Мстители двенадцатого года | страница 155



— Параша?!

Подошла, поклонилась в пояс.

— Да чтоб тебе поцеловать барина, а? — посмеивался Волох, глядя на них.

Параша расцеловала Алексея в щеки. Она сильно изменилась — раздобрела, но не квашня, стать упругая, походка плавная, говорок южный появился — казачка! А в глазах, когда на Алексея взглядывала, грустинка.

— Ну, хозяйка, — весело распорядился Волох. — Что в печи — на стол мечи!

Девки взялись помогать — все без суеты, ровной поступью. А в печи на голодную роту набралось. Холодная говядина, горячая кура, пампушки на сале, галушки (чугунок не с ведро ли), сазан аршинный, сало нежное и розовое, капуста кислая, огурцы соленые — твердые, ядреные — не укусить. Янтарный мед в чашке, хлебушек белый. Крепко Волохи живут, негде на стол локти поставить.

Принесла хозяйка запотевший глиняный жбан на четверть ведра, обтерла, бережно разлила по фигурным стаканчикам.

— Это, Лексей Петрович, — пояснил Волох, — с того королевского сундучка чарочки.

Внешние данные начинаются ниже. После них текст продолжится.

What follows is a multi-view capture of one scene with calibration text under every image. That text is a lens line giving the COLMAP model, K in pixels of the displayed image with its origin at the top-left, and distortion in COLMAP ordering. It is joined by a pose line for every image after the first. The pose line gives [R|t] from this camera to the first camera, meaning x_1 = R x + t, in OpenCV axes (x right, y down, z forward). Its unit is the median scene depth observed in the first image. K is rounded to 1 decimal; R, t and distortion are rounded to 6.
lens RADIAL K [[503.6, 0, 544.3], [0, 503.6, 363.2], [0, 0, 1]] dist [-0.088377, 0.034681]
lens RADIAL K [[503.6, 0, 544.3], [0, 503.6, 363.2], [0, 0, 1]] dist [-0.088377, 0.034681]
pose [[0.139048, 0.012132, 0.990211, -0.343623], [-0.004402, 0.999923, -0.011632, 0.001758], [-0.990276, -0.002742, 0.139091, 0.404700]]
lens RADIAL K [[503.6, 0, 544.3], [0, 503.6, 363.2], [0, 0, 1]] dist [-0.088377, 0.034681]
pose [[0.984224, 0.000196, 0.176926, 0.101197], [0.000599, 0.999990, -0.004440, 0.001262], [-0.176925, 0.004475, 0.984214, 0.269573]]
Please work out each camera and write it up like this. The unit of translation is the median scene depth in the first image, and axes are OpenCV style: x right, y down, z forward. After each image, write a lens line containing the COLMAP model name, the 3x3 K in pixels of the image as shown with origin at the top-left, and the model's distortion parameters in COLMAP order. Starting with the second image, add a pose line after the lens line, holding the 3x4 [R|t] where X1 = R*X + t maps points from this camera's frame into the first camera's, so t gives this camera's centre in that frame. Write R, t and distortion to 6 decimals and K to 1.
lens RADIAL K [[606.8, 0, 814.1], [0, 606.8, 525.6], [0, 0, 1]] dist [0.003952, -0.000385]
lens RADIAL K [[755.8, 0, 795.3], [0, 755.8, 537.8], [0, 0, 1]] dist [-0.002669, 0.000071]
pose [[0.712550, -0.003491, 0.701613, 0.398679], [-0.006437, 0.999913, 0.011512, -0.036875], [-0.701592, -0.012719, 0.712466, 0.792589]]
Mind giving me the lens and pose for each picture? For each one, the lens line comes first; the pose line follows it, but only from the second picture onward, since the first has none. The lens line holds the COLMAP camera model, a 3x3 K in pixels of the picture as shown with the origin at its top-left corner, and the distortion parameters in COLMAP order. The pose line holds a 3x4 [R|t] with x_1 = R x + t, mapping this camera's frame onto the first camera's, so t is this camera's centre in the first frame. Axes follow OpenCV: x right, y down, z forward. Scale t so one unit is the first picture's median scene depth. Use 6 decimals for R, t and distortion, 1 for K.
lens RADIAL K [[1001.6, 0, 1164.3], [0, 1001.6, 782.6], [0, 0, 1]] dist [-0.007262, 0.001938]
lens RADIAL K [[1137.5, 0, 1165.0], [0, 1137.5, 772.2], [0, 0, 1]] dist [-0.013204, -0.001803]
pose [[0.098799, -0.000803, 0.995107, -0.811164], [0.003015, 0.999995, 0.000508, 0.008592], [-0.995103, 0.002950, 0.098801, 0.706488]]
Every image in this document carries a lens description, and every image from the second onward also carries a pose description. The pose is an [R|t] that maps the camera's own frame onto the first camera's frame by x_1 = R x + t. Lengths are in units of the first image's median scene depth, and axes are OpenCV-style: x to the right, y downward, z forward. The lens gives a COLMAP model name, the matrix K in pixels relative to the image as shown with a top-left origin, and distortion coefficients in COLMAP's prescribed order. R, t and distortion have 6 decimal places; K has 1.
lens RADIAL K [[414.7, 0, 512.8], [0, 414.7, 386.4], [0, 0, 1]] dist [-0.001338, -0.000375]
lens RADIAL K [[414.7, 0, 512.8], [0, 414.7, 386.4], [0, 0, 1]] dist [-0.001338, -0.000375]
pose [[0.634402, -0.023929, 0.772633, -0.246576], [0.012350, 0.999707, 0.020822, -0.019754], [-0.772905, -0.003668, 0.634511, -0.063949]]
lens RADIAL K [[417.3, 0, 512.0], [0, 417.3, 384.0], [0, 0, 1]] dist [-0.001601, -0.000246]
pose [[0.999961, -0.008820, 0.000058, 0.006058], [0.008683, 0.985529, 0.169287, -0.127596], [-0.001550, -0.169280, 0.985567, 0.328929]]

Там много чего нашлось.

— Ты, я гляжу, и сундучок прихватил, — с улыбкой кивнул Алексей в угол, где прятался затейливый сундук.

— Ну… Не в горсти же добро нести. — Волох встал, поднял твердой рукой всклень наполненный стакан. — За светлую память его благородия господина полковника, светлого князя Петра Алексеевича. Пусть он сейчас там на нас порадуется.

Едва стали закусывать, Волох спохватился:

— А кучер твой, Лексей Петрович? Ну-ка, Алешка, кликни его сюда. Не по-казацки человека с дороги за стол не посадить.

Возница сперва конфузился, но после двух чарок осмелел и начал кушать. Так, будто его три дня не кормили.

Параша приглядывала за столом, подкладывала, наливала, словом, следила, чтобы тарелки и чарки надолго не пустели.

Волох пил как прежде, лихо и не пьянея, только все чаще начал вспоминать, как рубил и стрелял француза под командой Щербатовых. Иной раз смахивал крупную слезу и молча глядел в донышко стакана.

…Засиделись до темна. Вышли из хаты. Закурили трубки. Прямо над хатой, словно только что вылез из печной трубы, сиял в донском небе ясный месяц. «И как он сажей не перемазался», — подумал Алексей, поняв, что уже сильно во хмелю.

— Они стрелялись? — тихо спросил Волоха.

— Стрелялись, Лексей Петрович. Батюшка ваш, надо сказать, ровно чувствовал что. Как бы начал за собой прибирать. Настасее цепочку вот подарил, мне с той цепочки — часы. Парашу выкупил. — Волох сел рядом с Алексеем на приступочку. — Тут в самый раз хозяин Парашин вернулся, помещик — не вспомню, как звали. Он в южных губерниях до того спасался. Ну а батюшка ваш, меня с собой взявши, к нему нагрянул. Мол, продай девку Парашку, больно она мне глянулась. Тот ни в какую: мол, самому мила. Ну, батюшку вам ли не знать: пистолет в лоб, без дурного слова. Тот и рад уже даром девку отдать. Бросил ему Петр Алексеич, светлой памяти, пятьсот рублей.